The NorGramBank treebank is especially useful for observing this rather complex language situation in Norway, as it consists of a wide variety of textual materials like newspaper articles, popular research and parliamentary debates in both standards. It is for this very reason among the resources used by the Norwegian Language Council, which is responsible for language standardisation. In addition, the lexicographic project NAOB in Oslo is using the treebank in the further development of a new comprehensive web-based dictionary of Bokmål which was published last year. The Oslo lexicographers now try to help finance further development of the treebank, since they understand the importance of having an up-to-date resource that can provide relevant examples chosen from the literature based on the actual syntactic use of the dictionary lemmas.  There are also other lexicographic projects using NorGramBank.

6. You have conducted a few linguistic analyses of your own by using the Norwegian treebank. Could you discuss some noteworthy examples?
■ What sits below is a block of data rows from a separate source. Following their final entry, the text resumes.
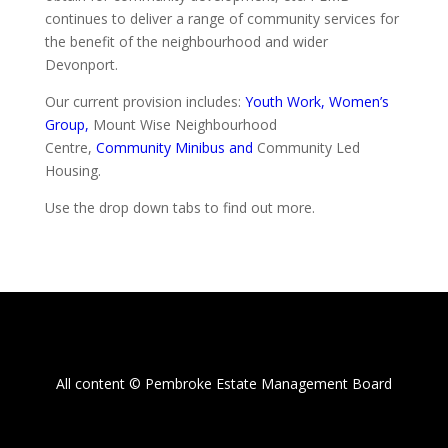
continues to deliver a range of community services for
the benefit of the neighbourhood and wider
Devonport.
Our current provision includes:
Youth Work,
Women’s
Group,
Mount Wise Neighbourhood
Centre,
Community
Minibus and
Community Led
Housing.
Use the drop down tabs to find out more.
All content © Pembroke Estate Management Board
I am running a blog in which I discuss grammatical phenomena based on the NorGramBank treebank. I focus on some of the well-known syntactic constructions, since there are many misconceptions about their usage in popular discourse. For instance, in Norwegian, one of the stylistic pieces of advice that you hear time and time again is to avoid the passive, the reason being that it supposedly makes a sentence less informative by omitting the agent. However, such advice often isn’t accompanied by any contextual justification, so it boils down to a prescriptive rule that doesn’t hold water if you look at how passives are used in actual texts. In the treebank, I’ve noticed that passives are especially prominent in popular science. In articles from the forskning.no website, the treebank showed that passives were used in almost 25% of the sentences, on average. Looking at their function in relation to the surrounding context, we usually find that their use in lieu of the active voice is well motivated. For example, there were many passive sentences like Disse funnene har ikke vært beskrevet tidligere (“These findings have not been described previously”), in which the omitted agent of the verbal action is referentially non-specific, which is something that you would expect given that popular science abounds in generalisations. This means that using active variants, like Researchers have not previously described these findings, would not make these sentences any more informative. If anything, they would only disrupt the information flow from the perspective of the surrounding discourse. So, when people give out stylistic advice like “avoid the passive”, what they generally overlook is the function of the construction – that is, the passive voice is a device that makes it possible for the writer to adapt the information structure of the sentence to what is prominent in the context; its use is communicatively oriented and in fact very useful in most cases. Besides, Scandinavian languages have an especially rich variety of passive types, something which makes the stylistic advice cliché particularly harmful.

In another blog post, I looked at how sentence complexity (defined as number and degree of embedding of subordinate clauses) varies between different text types. Perhaps the most interesting finding is that the transcriptions of the Norwegian parliamentary debates contain the most complex sentences by far, even more so than the written genres. I was also able to observe an interesting difference between the two Norwegian written standards in the domain of literature. I found that children’s books written in Nynorsk are the least complex, but  children’s books in Bokmål contain, on average, more complex sentences than novels in Nynorsk.(However, the limited size of the Nynorsk children’s books corpus is a caveat here.)

7. What are the future plans with regard to INESS?

We plan to expand the corpus of literary Bokmål texts significantly, as part of our cooperation with the NAOB dictionary project, and to continue making the search facilities more accessible, expanding the documentation with ready-made search examples. We also plan on expanding the Norwegian treebank with more texts in Nynorsk.